Disabled campaigners yesterday called for the report of the Hammersmith and Fulham Disabled People’s Commission to be shared with other local authorities and DPOs.
Speaking at its launch in west London, they said other councils should follow the example of Labour-run Hammersmith and Fulham council, which commissioned the report.
Nothing About Disabled People Without Disabled People focuses on how to remove the barriers disabled people face in the London borough by embedding a culture of genuine co-production within the council.
Among the barriers that disabled residents told the commission about were disability hate crime; inaccessible shops and public transport; social isolation; a shortage of accessible housing; a lack of support for inclusive education; benefits cuts and poverty; and cuts to social care and support.
All the commission’s 10 members were disabled people, and their eight recommendations have each been accepted in full by the council.
The commission spent more than a year examining research, running surveys for residents, council staff and councillors, and holding meetings and public events.

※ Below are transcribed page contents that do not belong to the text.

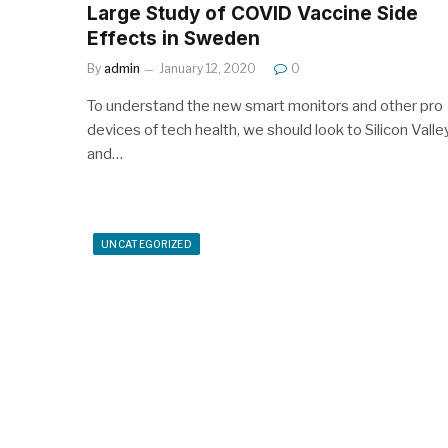
Large Study of COVID Vaccine Side
Effects in Sweden
By
admin
January 12, 2020
0
To understand the new smart monitors and other pro
devices of tech health, we should look to Silicon Valle
and…
UNCATEGORIZED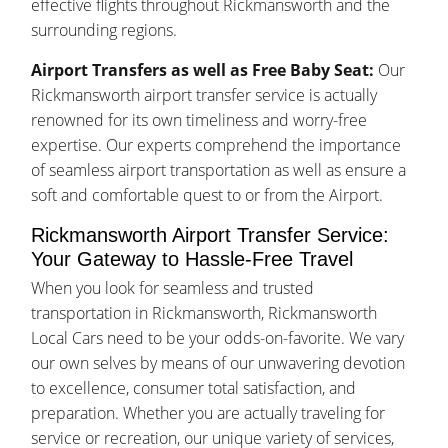
effective flights throughout Rickmansworth and the
surrounding regions.
Airport Transfers as well as Free Baby Seat:
Our
Rickmansworth airport transfer service is actually
renowned for its own timeliness and worry-free
expertise. Our experts comprehend the importance
of seamless airport transportation as well as ensure a
soft and comfortable quest to or from the Airport.
Rickmansworth Airport Transfer Service:
Your Gateway to Hassle-Free Travel
When you look for seamless and trusted
transportation in Rickmansworth, Rickmansworth
Local Cars need to be your odds-on-favorite. We vary
our own selves by means of our unwavering devotion
to excellence, consumer total satisfaction, and
preparation. Whether you are actually traveling for
service or recreation, our unique variety of services,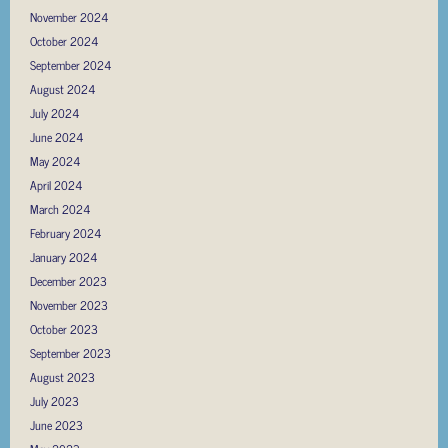
November 2024
October 2024
September 2024
August 2024
July 2024
June 2024
May 2024
April 2024
March 2024
February 2024
January 2024
December 2023
November 2023
October 2023
September 2023
August 2023
July 2023
June 2023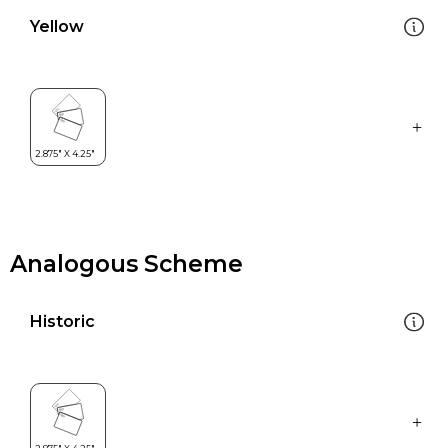
Yellow
Analogous Scheme
Historic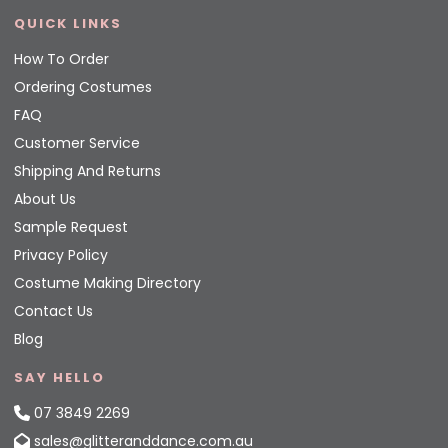
QUICK LINKS
How To Order
Ordering Costumes
FAQ
Customer Service
Shipping And Returns
About Us
Sample Request
Privacy Policy
Costume Making Directory
Contact Us
Blog
SAY HELLO
07 3849 2269
sales@glitteranddance.com.au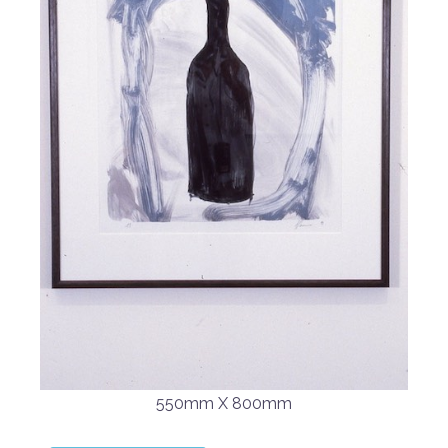
550mm X 800mm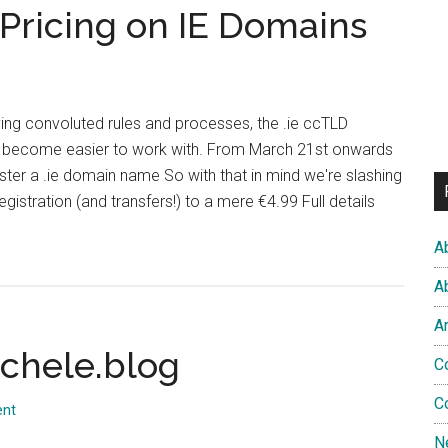
Pricing on IE Domains
I’ve
Been
Avoiding
aving convoluted rules and processes, the .ie ccTLD
 become easier to work with. From March 21st onwards
gister a .ie domain name So with that in mind we're slashing
registration (and transfers!) to a mere €4.99 Full details
ut
A
zy
A
pping
A
ing
ichele.blog
C
C
ains
ent
N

Among their recommendations, they call for the council to work in genuine co-production with disabled residents; to introduce an accessible communication strategy to promote co-production across the borough; to produce a new co-production budget; and to develop a long-term strategy for funding DPOs in the borough.
Tracey Lazard, chief executive of Inclusion London, a user-led organisation which supports DPOs across the capital, said that none of the “same old consultations and listening exercises” carried out by other councils even came close to what was happening in Hammersmith and Fulham.